Page excerpt:
>>>>>

Statistics indicate income drop for seniors

NANAIMO – Seniors’ advocate believes issue worse than numbers indicate.

Choosing between paying for medication or putting food on the table is something that many seniors in Nanaimo are still having to make, according to a local activist.

June Ross, a seniors’ advocate in Nanaimo, said there are plenty of retirees in the Harbour City who are struggling financially and are being forced to make difficult choices, such as cutting back on medication expenses in order to pay rent or hydro.

The most recent numbers on seniors’ income across Canada and in B.C. indicate that seniors in the province have seen their income decline, according to Statistics Canada data which only goes up to 2014.

The data shows that the average after-tax senior family income in B.C. declined from $69,400 in 2013 to $63,300 in 2014, while the median after-tax income among senior families in B.C. was down 5.65 per cent from the previous year.

When it came to B.C. single seniors not in an economic family, Statistics Canada indicates that their average after-tax income decreased to $32,400 – a nearly nine-per cent drop from 2013. The median after-tax income for single seniors was $26,700 in 2014, a decline of 6.3 per cent from the previous year.

Conversely, the average after-tax income for single male seniors not in an economic family actually increased in 2014 by $300. The situation was the opposite for single female seniors, whose average after-tax income went from $35,300 in 2013 to just $30,400 in 2014 – a decrease of 14 per cent.

Meanwhile, the Canadian average after-tax income among senior families was $66,000 in 2014, an increase of 3.45 per cent over the previous year. The nationwide median after-tax income for senior families also increased in 2014, up 1.8 per cent from the previous year.

<<<<<

Listed records:
>>>>>

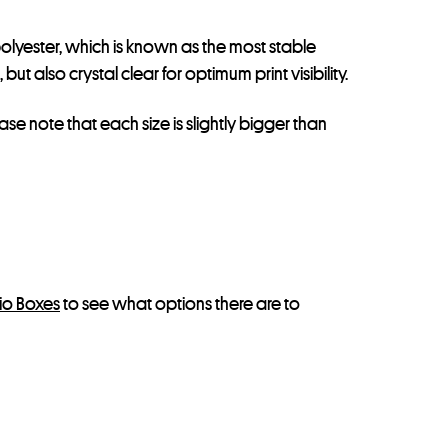
olyester, which is known as the most stable
t also crystal clear for optimum print visibility.
ease note that each size is slightly bigger than
lio Boxes
to see what options there are to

<<<<<

Problems and tasks:
1) In the seniors' income article, what was the average after-tax income of senior families in B.C. in 2014?
2) Write the next part of the seniors' income article, picking up after its final paragraph.
The entries have no connection to the seniors' income article.

Results of the tasks:
1) $63,300

2)
The national average after-tax income for single seniors who were not in an economic family declined by $300 in 2014, while the median average after-tax income for single seniors rose by $300.

Ross believes the situation for many seniors in Nanaimo is much worse than what the Statistic Canada numbers show. She said she knows more and more retirees who have an income of less than $1,500 a month.

“I think that there is more of them in Nanaimo to start with, that are living on far less than the amounts that are given,” she said. “There are probably dozens and dozens and dozens of seniors in Nanaimo that are living on $1,200 or $1,300 a month, which then means making choices.”

There are a range of factors as to why seniors end up in low-income situations, according to Ross, who said the problem can often go noticed by family members, who are either so busy with their own lives or struggling to make ends meet themselves.

Ross said all levels of government need to do more for seniors and more voices speaking out for seniors are needed.